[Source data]
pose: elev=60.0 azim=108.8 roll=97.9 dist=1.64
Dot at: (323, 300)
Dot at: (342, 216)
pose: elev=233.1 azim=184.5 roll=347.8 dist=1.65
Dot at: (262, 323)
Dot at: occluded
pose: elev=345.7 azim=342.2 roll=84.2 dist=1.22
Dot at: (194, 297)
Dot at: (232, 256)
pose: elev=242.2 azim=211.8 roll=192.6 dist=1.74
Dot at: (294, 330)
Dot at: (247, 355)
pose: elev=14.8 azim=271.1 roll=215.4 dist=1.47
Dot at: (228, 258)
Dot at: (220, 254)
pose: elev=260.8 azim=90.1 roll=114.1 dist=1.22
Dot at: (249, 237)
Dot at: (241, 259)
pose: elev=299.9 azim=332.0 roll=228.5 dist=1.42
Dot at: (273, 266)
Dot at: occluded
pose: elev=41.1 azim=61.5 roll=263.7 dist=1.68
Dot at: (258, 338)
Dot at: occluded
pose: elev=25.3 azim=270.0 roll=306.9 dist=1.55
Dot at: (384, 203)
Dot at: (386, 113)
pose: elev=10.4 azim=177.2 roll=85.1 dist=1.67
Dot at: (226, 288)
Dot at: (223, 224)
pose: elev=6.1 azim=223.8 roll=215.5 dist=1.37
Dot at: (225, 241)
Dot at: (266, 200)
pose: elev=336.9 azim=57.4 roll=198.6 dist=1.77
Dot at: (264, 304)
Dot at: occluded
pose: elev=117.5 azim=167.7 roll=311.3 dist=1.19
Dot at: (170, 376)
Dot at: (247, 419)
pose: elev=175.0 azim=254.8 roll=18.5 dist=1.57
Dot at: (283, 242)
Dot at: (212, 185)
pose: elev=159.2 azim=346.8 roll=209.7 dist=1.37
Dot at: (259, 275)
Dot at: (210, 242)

§ **INSTRUCTION**
Reproduce every line of the entries above without changing anything.

§ **REPLY TO THE TASK**
pose: elev=60.0 azim=108.8 roll=97.9 dist=1.64
Dot at: (323, 300)
Dot at: (342, 216)
pose: elev=233.1 azim=184.5 roll=347.8 dist=1.65
Dot at: (262, 323)
Dot at: occluded
pose: elev=345.7 azim=342.2 roll=84.2 dist=1.22
Dot at: (194, 297)
Dot at: (232, 256)
pose: elev=242.2 azim=211.8 roll=192.6 dist=1.74
Dot at: (294, 330)
Dot at: (247, 355)
pose: elev=14.8 azim=271.1 roll=215.4 dist=1.47
Dot at: (228, 258)
Dot at: (220, 254)
pose: elev=260.8 azim=90.1 roll=114.1 dist=1.22
Dot at: (249, 237)
Dot at: (241, 259)
pose: elev=299.9 azim=332.0 roll=228.5 dist=1.42
Dot at: (273, 266)
Dot at: occluded
pose: elev=41.1 azim=61.5 roll=263.7 dist=1.68
Dot at: (258, 338)
Dot at: occluded
pose: elev=25.3 azim=270.0 roll=306.9 dist=1.55
Dot at: (384, 203)
Dot at: (386, 113)
pose: elev=10.4 azim=177.2 roll=85.1 dist=1.67
Dot at: (226, 288)
Dot at: (223, 224)
pose: elev=6.1 azim=223.8 roll=215.5 dist=1.37
Dot at: (225, 241)
Dot at: (266, 200)
pose: elev=336.9 azim=57.4 roll=198.6 dist=1.77
Dot at: (264, 304)
Dot at: occluded
pose: elev=117.5 azim=167.7 roll=311.3 dist=1.19
Dot at: (170, 376)
Dot at: (247, 419)
pose: elev=175.0 azim=254.8 roll=18.5 dist=1.57
Dot at: (283, 242)
Dot at: (212, 185)
pose: elev=159.2 azim=346.8 roll=209.7 dist=1.37
Dot at: (259, 275)
Dot at: (210, 242)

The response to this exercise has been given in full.